Text under study:
^^^^^^^^^^^^^^^^

Simple Linear Regression Using Python

Photo by Emile Perron on Unsplash

Prerequisites

• Familiarity with the Anaconda Environment
• Familiarity with Python

To get a hands-on experience I’d suggest following along with the article:

First of all, open Anaconda Navigator, and click on Jupyter Notebook’s “Launch” button. It would create a Jupyter Notebook on your localhost web browser.

After creating the notebook, navigate to the directory where you have the dataset loaded (Link to the Dataset).

And finally, click on the New button on the top right corner and select Python, this will create a Python — Jupyter Notebook.

1. Import the Relevant Libraries

We can import a library using the Python function import().

To code a simple linear regression model using StatsModels we will require NumPy, pandas, matplotlib, and statsmodels.

Here is a quick overview of the following libraries:

• NumPy — used to perform mathematical operations mainly using multi-dimensional arrays.
• pandas — used for data manipulation and analysis.
• matplotlib — it is a plotting library as a component of NumPy
• statsmodels — it is used to explore data, estimate statistical models and perform statistical tests.

2. Import the Dataset

After importing the libraries, you can import/load the data into the notebook using the pandas method read_csv() (for CSV files) or read_excel() (for excel files).

It will import the data and you can verify it using the variable where you stored the imported data, in our case, it’s called data.

3. Descriptive Statistics

It is a good practice beforehand to get apprised with the descriptive statistics as it helps us to understand the dataset (eg. — are there any outliers present, etc.)

We can perform descriptive statistics using the following command:

dataframe.describe()

If you want to see the descriptive statistics of all column variables containing different data types, simply include dataframe.describe(include=‘all’)

Luckily, in our case, we don’t have any outliers in the data. We can determine outliers using the following steps:

• Look for the mean of the column variable
• Look for the min, 25%, 50%, 75% and max row variables.

^^^^^^^^^^^^^^^^

Recorded information:
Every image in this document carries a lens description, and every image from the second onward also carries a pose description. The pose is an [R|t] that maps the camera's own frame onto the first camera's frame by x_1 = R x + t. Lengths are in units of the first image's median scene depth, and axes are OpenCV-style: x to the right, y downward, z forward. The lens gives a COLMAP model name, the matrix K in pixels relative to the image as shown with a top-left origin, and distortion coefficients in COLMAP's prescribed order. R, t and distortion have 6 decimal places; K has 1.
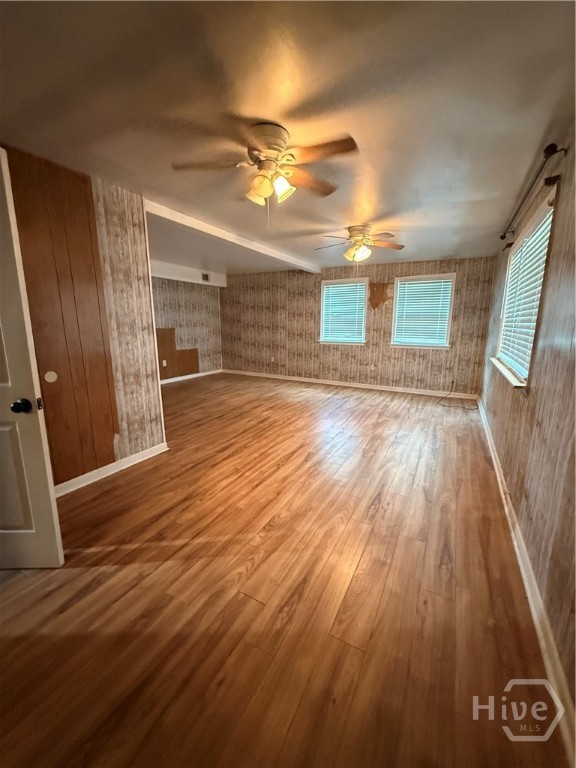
lens RADIAL K [[304.9, 0, 285.9], [0, 304.9, 384.6], [0, 0, 1]] dist [-0.003939, 0.000303]
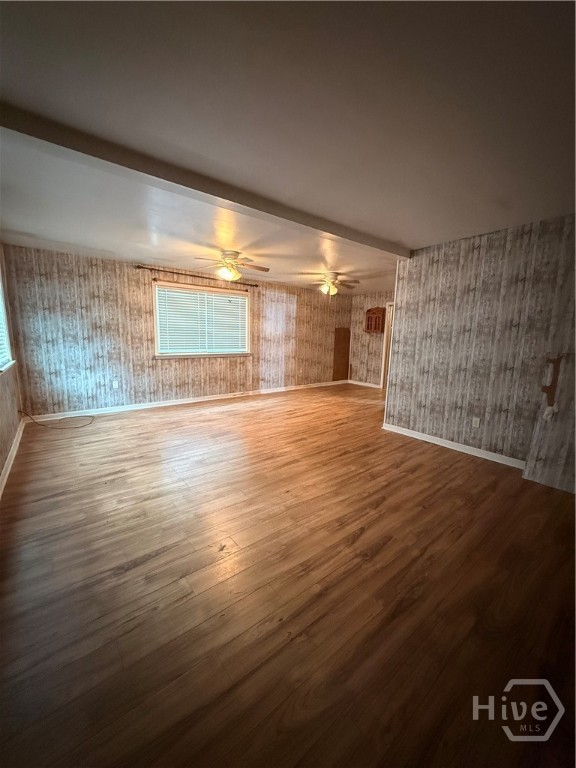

^^^^^^^^^^^^^^^^

Problems to solve:
1. List every library that the linear regression article says is required to code the model with StatsModels.
2. Answer these questions using the linear regression article.
(a) In Anaconda Navigator, which button opens Jupyter Notebook?
(b) Which pandas method does the article give for loading Excel files?
(c) What is the name of the variable that holds the imported data?
The data shown here come from a separate source.

Answers for each item:
1.
NumPy
pandas
matplotlib
statsmodels

2.
(a) The "Launch" button.
(b) read_excel()
(c) data